Parts of the exercise:
1. In the forum thread on Firefox image reloading, what is the stretch from "I want to make" through "image just once)." when you switch "cornerno" to "frameIndex"?
2. According to the forum thread on Firefox image reloading, which Firefox version has the problem and which doesn't?
-- START Page excerpt --
I test the code in IE7, FF, Chrome, Safari and this problem occurs in Firefox only.
I have checked that the problem only occurs in FF 3.5.x, but not FF 3.0.x.
I want to make an image animation which has 10 images in total.
Currently, I use the following code to do it:
for (var i=1;i<=10;i++){
img[i] = new Image();
img[i].src = "images/survey/share_f"+i+".jpg"
}
var cornerno = 0;
function imganimate(){
$("#surveyicon").attr("src",img[cornerno].src);
//some logic to change the cornerno
setTimeout("imganimate()",1000);
}
And then change an element's src to loop through the array "img".
however, firefox keeps requesting the images continuous (I expect it only requests each unique image just once).
What should I do?
img is undefined. just add a line "var img = new Array();" before "for (var i=1;i<=10;i++){"
var img = new Array();
for (var i=1;i<=10;i++){
img[i] = new Image();
img[i].src = "images/survey/share_f"+i+".jpg";
}
var cornerno = 0;
function imganimate(){
cornerno %= 10;
cornerno++;
$("#surveyicon").attr("src",img[cornerno].src);
setTimeout("imganimate()",1000);
}
imganimate();
Try composing the images into a single image file like a sprite map and then use CSS positioning to shift the image around as a background image. It will be much faster and avoid any reloads.
You've already created ten DOM nodes, set their src and loaded the images. Why would you set the src again? You want to rotate those ten nodes in and out now. You can either toggle style.display or remove and insert the nodes.
Here's my suggestion. I'm not well versed in JQuery so there may be a few additional shortcuts I've overlooked:
var imgAmt = 10;
img = [];
for (var i=1;i<=imgAmt;i++){
img[i] = document.createElement("img");
img[i].src = "images/survey/share_f"+i+".jpg"
img[i].style.display = "none";
$("#surveyicon").appendChild(img[i]);
}
imganimate();
var cornerno = 0;
function imganimate(){
cornerno++;
cornerno = cornerno > imgAmt ? 1 : cornerno;
for (var i=1;i<=imgAmt;i++){
// hide all images but the index that matches cornerno:
img[i].style.display = i==cornerno ? "" : "none";
}
setTimeout(imganimate,1000);
}
This seems a bug in FF3.5.x.
Not sure whether the bug has already been fixed.
-- END Page excerpt --
-- START Recorded information --
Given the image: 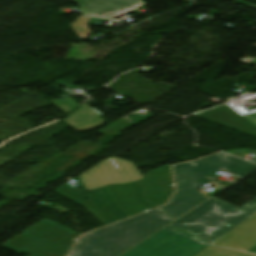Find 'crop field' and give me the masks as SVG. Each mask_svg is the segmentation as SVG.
Masks as SVG:
<instances>
[{
  "mask_svg": "<svg viewBox=\"0 0 256 256\" xmlns=\"http://www.w3.org/2000/svg\"><path fill=\"white\" fill-rule=\"evenodd\" d=\"M173 220L158 208L83 236L67 256H119Z\"/></svg>",
  "mask_w": 256,
  "mask_h": 256,
  "instance_id": "crop-field-1",
  "label": "crop field"
},
{
  "mask_svg": "<svg viewBox=\"0 0 256 256\" xmlns=\"http://www.w3.org/2000/svg\"><path fill=\"white\" fill-rule=\"evenodd\" d=\"M256 212V198L238 208L211 198L171 226L213 243Z\"/></svg>",
  "mask_w": 256,
  "mask_h": 256,
  "instance_id": "crop-field-2",
  "label": "crop field"
},
{
  "mask_svg": "<svg viewBox=\"0 0 256 256\" xmlns=\"http://www.w3.org/2000/svg\"><path fill=\"white\" fill-rule=\"evenodd\" d=\"M228 164L217 158H203L174 166L177 193L168 205L161 208L177 219L201 204L207 197L198 191L199 188L213 182L205 177Z\"/></svg>",
  "mask_w": 256,
  "mask_h": 256,
  "instance_id": "crop-field-3",
  "label": "crop field"
},
{
  "mask_svg": "<svg viewBox=\"0 0 256 256\" xmlns=\"http://www.w3.org/2000/svg\"><path fill=\"white\" fill-rule=\"evenodd\" d=\"M209 245L169 226L123 256H195Z\"/></svg>",
  "mask_w": 256,
  "mask_h": 256,
  "instance_id": "crop-field-4",
  "label": "crop field"
},
{
  "mask_svg": "<svg viewBox=\"0 0 256 256\" xmlns=\"http://www.w3.org/2000/svg\"><path fill=\"white\" fill-rule=\"evenodd\" d=\"M78 184L82 194L65 185L55 189V192L82 205L105 225L128 218V216L113 203L106 188L93 190L89 194L81 181Z\"/></svg>",
  "mask_w": 256,
  "mask_h": 256,
  "instance_id": "crop-field-5",
  "label": "crop field"
},
{
  "mask_svg": "<svg viewBox=\"0 0 256 256\" xmlns=\"http://www.w3.org/2000/svg\"><path fill=\"white\" fill-rule=\"evenodd\" d=\"M79 177L88 192L94 188L142 178L133 163L117 158L106 159Z\"/></svg>",
  "mask_w": 256,
  "mask_h": 256,
  "instance_id": "crop-field-6",
  "label": "crop field"
},
{
  "mask_svg": "<svg viewBox=\"0 0 256 256\" xmlns=\"http://www.w3.org/2000/svg\"><path fill=\"white\" fill-rule=\"evenodd\" d=\"M142 0H73L81 6V11L87 16L113 19L121 13H130L146 3Z\"/></svg>",
  "mask_w": 256,
  "mask_h": 256,
  "instance_id": "crop-field-7",
  "label": "crop field"
},
{
  "mask_svg": "<svg viewBox=\"0 0 256 256\" xmlns=\"http://www.w3.org/2000/svg\"><path fill=\"white\" fill-rule=\"evenodd\" d=\"M256 213L215 241L213 245L256 253Z\"/></svg>",
  "mask_w": 256,
  "mask_h": 256,
  "instance_id": "crop-field-8",
  "label": "crop field"
},
{
  "mask_svg": "<svg viewBox=\"0 0 256 256\" xmlns=\"http://www.w3.org/2000/svg\"><path fill=\"white\" fill-rule=\"evenodd\" d=\"M102 115L103 114L85 104L62 121L82 132L102 125V123L106 121L100 118Z\"/></svg>",
  "mask_w": 256,
  "mask_h": 256,
  "instance_id": "crop-field-9",
  "label": "crop field"
},
{
  "mask_svg": "<svg viewBox=\"0 0 256 256\" xmlns=\"http://www.w3.org/2000/svg\"><path fill=\"white\" fill-rule=\"evenodd\" d=\"M51 102L67 114L71 113L78 106L72 97L61 100H53Z\"/></svg>",
  "mask_w": 256,
  "mask_h": 256,
  "instance_id": "crop-field-10",
  "label": "crop field"
},
{
  "mask_svg": "<svg viewBox=\"0 0 256 256\" xmlns=\"http://www.w3.org/2000/svg\"><path fill=\"white\" fill-rule=\"evenodd\" d=\"M211 157H217L219 159H222L224 161H227L229 163H231L230 165H228L227 167L223 168V170H227V171H232L234 168H236L237 166H239L241 163H243L245 160L224 154V153H219L216 154L214 156Z\"/></svg>",
  "mask_w": 256,
  "mask_h": 256,
  "instance_id": "crop-field-11",
  "label": "crop field"
},
{
  "mask_svg": "<svg viewBox=\"0 0 256 256\" xmlns=\"http://www.w3.org/2000/svg\"><path fill=\"white\" fill-rule=\"evenodd\" d=\"M255 170L256 164L246 161L242 165L234 169L231 173L244 177Z\"/></svg>",
  "mask_w": 256,
  "mask_h": 256,
  "instance_id": "crop-field-12",
  "label": "crop field"
},
{
  "mask_svg": "<svg viewBox=\"0 0 256 256\" xmlns=\"http://www.w3.org/2000/svg\"><path fill=\"white\" fill-rule=\"evenodd\" d=\"M209 248H212V249H214V250H217V251H219V252H221V253H224V254H226V255H229V256H255V255L240 253V252L231 251V250H226V249H221V248L212 247V246H209Z\"/></svg>",
  "mask_w": 256,
  "mask_h": 256,
  "instance_id": "crop-field-13",
  "label": "crop field"
},
{
  "mask_svg": "<svg viewBox=\"0 0 256 256\" xmlns=\"http://www.w3.org/2000/svg\"><path fill=\"white\" fill-rule=\"evenodd\" d=\"M197 256H226L224 254H221L217 251L211 250L209 248L205 249L203 252L198 254Z\"/></svg>",
  "mask_w": 256,
  "mask_h": 256,
  "instance_id": "crop-field-14",
  "label": "crop field"
},
{
  "mask_svg": "<svg viewBox=\"0 0 256 256\" xmlns=\"http://www.w3.org/2000/svg\"><path fill=\"white\" fill-rule=\"evenodd\" d=\"M223 189H225V188L219 186V187H217L216 189H214L213 191L209 192V193L206 194V195L211 198L212 196H214V195L217 194L218 192L222 191Z\"/></svg>",
  "mask_w": 256,
  "mask_h": 256,
  "instance_id": "crop-field-15",
  "label": "crop field"
},
{
  "mask_svg": "<svg viewBox=\"0 0 256 256\" xmlns=\"http://www.w3.org/2000/svg\"><path fill=\"white\" fill-rule=\"evenodd\" d=\"M253 237H255V238H256V234H255Z\"/></svg>",
  "mask_w": 256,
  "mask_h": 256,
  "instance_id": "crop-field-16",
  "label": "crop field"
},
{
  "mask_svg": "<svg viewBox=\"0 0 256 256\" xmlns=\"http://www.w3.org/2000/svg\"><path fill=\"white\" fill-rule=\"evenodd\" d=\"M30 256H32V255H30Z\"/></svg>",
  "mask_w": 256,
  "mask_h": 256,
  "instance_id": "crop-field-17",
  "label": "crop field"
}]
</instances>
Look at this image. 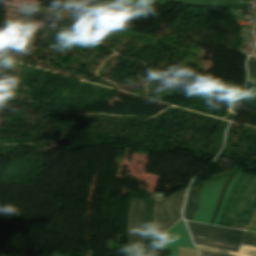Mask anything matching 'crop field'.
<instances>
[{
    "mask_svg": "<svg viewBox=\"0 0 256 256\" xmlns=\"http://www.w3.org/2000/svg\"><path fill=\"white\" fill-rule=\"evenodd\" d=\"M254 55H256V54L254 53ZM254 55H252V56L256 58V56H254ZM248 68L250 70H252L254 73H256V62L249 59Z\"/></svg>",
    "mask_w": 256,
    "mask_h": 256,
    "instance_id": "obj_13",
    "label": "crop field"
},
{
    "mask_svg": "<svg viewBox=\"0 0 256 256\" xmlns=\"http://www.w3.org/2000/svg\"><path fill=\"white\" fill-rule=\"evenodd\" d=\"M201 182L193 181L189 187L188 199L186 201L184 218L192 220L199 204Z\"/></svg>",
    "mask_w": 256,
    "mask_h": 256,
    "instance_id": "obj_7",
    "label": "crop field"
},
{
    "mask_svg": "<svg viewBox=\"0 0 256 256\" xmlns=\"http://www.w3.org/2000/svg\"><path fill=\"white\" fill-rule=\"evenodd\" d=\"M153 245L163 250H172L169 256H178V246L194 249L183 221H179L168 232L154 238Z\"/></svg>",
    "mask_w": 256,
    "mask_h": 256,
    "instance_id": "obj_5",
    "label": "crop field"
},
{
    "mask_svg": "<svg viewBox=\"0 0 256 256\" xmlns=\"http://www.w3.org/2000/svg\"><path fill=\"white\" fill-rule=\"evenodd\" d=\"M195 244L200 245H207V246H213L218 248H223L231 251H237L238 245L236 243H229V242H221V241H214V240H208V239H201V238H193Z\"/></svg>",
    "mask_w": 256,
    "mask_h": 256,
    "instance_id": "obj_9",
    "label": "crop field"
},
{
    "mask_svg": "<svg viewBox=\"0 0 256 256\" xmlns=\"http://www.w3.org/2000/svg\"><path fill=\"white\" fill-rule=\"evenodd\" d=\"M240 243L256 246V233L245 231Z\"/></svg>",
    "mask_w": 256,
    "mask_h": 256,
    "instance_id": "obj_11",
    "label": "crop field"
},
{
    "mask_svg": "<svg viewBox=\"0 0 256 256\" xmlns=\"http://www.w3.org/2000/svg\"><path fill=\"white\" fill-rule=\"evenodd\" d=\"M184 192L155 201L154 237L169 229L180 219V207L183 203Z\"/></svg>",
    "mask_w": 256,
    "mask_h": 256,
    "instance_id": "obj_2",
    "label": "crop field"
},
{
    "mask_svg": "<svg viewBox=\"0 0 256 256\" xmlns=\"http://www.w3.org/2000/svg\"><path fill=\"white\" fill-rule=\"evenodd\" d=\"M57 253H52V256H56Z\"/></svg>",
    "mask_w": 256,
    "mask_h": 256,
    "instance_id": "obj_15",
    "label": "crop field"
},
{
    "mask_svg": "<svg viewBox=\"0 0 256 256\" xmlns=\"http://www.w3.org/2000/svg\"><path fill=\"white\" fill-rule=\"evenodd\" d=\"M186 223L193 237H201L239 243L244 232L241 230L218 228L200 223Z\"/></svg>",
    "mask_w": 256,
    "mask_h": 256,
    "instance_id": "obj_6",
    "label": "crop field"
},
{
    "mask_svg": "<svg viewBox=\"0 0 256 256\" xmlns=\"http://www.w3.org/2000/svg\"><path fill=\"white\" fill-rule=\"evenodd\" d=\"M196 246L198 249L214 251V252H218V253H222L230 256H256V247L242 245V244L239 245V249L237 253L223 250V249L213 248V247L199 246V245H196Z\"/></svg>",
    "mask_w": 256,
    "mask_h": 256,
    "instance_id": "obj_8",
    "label": "crop field"
},
{
    "mask_svg": "<svg viewBox=\"0 0 256 256\" xmlns=\"http://www.w3.org/2000/svg\"><path fill=\"white\" fill-rule=\"evenodd\" d=\"M4 256H7V255H4Z\"/></svg>",
    "mask_w": 256,
    "mask_h": 256,
    "instance_id": "obj_16",
    "label": "crop field"
},
{
    "mask_svg": "<svg viewBox=\"0 0 256 256\" xmlns=\"http://www.w3.org/2000/svg\"><path fill=\"white\" fill-rule=\"evenodd\" d=\"M241 173H242V170H239V172L233 177V179H232L231 182L229 183L228 188H227L226 193H225V196H224V198H223L222 204H221V206H220V209H219V211H218V214H217V216H216L215 221H214L213 224H215V225L217 224L218 219H219V217H220V215H221V212H222V210H223V207H224V205H225L226 199H227V197H228V194H229V192H230V190H231L233 184L235 183V181L237 180V178L240 176Z\"/></svg>",
    "mask_w": 256,
    "mask_h": 256,
    "instance_id": "obj_10",
    "label": "crop field"
},
{
    "mask_svg": "<svg viewBox=\"0 0 256 256\" xmlns=\"http://www.w3.org/2000/svg\"><path fill=\"white\" fill-rule=\"evenodd\" d=\"M145 199L132 198L130 203L129 227V256L144 243Z\"/></svg>",
    "mask_w": 256,
    "mask_h": 256,
    "instance_id": "obj_3",
    "label": "crop field"
},
{
    "mask_svg": "<svg viewBox=\"0 0 256 256\" xmlns=\"http://www.w3.org/2000/svg\"><path fill=\"white\" fill-rule=\"evenodd\" d=\"M227 177L204 183L201 189V200L193 219L194 222L209 223L214 207L217 203L218 195L222 184Z\"/></svg>",
    "mask_w": 256,
    "mask_h": 256,
    "instance_id": "obj_4",
    "label": "crop field"
},
{
    "mask_svg": "<svg viewBox=\"0 0 256 256\" xmlns=\"http://www.w3.org/2000/svg\"><path fill=\"white\" fill-rule=\"evenodd\" d=\"M1 256H3V248H1Z\"/></svg>",
    "mask_w": 256,
    "mask_h": 256,
    "instance_id": "obj_14",
    "label": "crop field"
},
{
    "mask_svg": "<svg viewBox=\"0 0 256 256\" xmlns=\"http://www.w3.org/2000/svg\"><path fill=\"white\" fill-rule=\"evenodd\" d=\"M256 210V176L242 173L235 183L217 225L244 230Z\"/></svg>",
    "mask_w": 256,
    "mask_h": 256,
    "instance_id": "obj_1",
    "label": "crop field"
},
{
    "mask_svg": "<svg viewBox=\"0 0 256 256\" xmlns=\"http://www.w3.org/2000/svg\"><path fill=\"white\" fill-rule=\"evenodd\" d=\"M198 251L200 256H226V255L216 254V253L202 251V250H198Z\"/></svg>",
    "mask_w": 256,
    "mask_h": 256,
    "instance_id": "obj_12",
    "label": "crop field"
}]
</instances>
-- END Recorded information --
Written answers:
1.
I want to make an image animation which has 10 images in total.
Currently, I use the following code to do it:
for (var i=1;i<=10;i++){
img[i] = new Image();
img[i].src = "images/survey/share_f"+i+".jpg"
}
var frameIndex = 0;
function imganimate(){
$("#surveyicon").attr("src",img[frameIndex].src);
//some logic to change the frameIndex
setTimeout("imganimate()",1000);
}
And then change an element's src to loop through the array "img".
however, firefox keeps requesting the images continuous (I expect it only requests each unique image just once).

2. The problem occurs in FF 3.5.x but not in FF 3.0.x.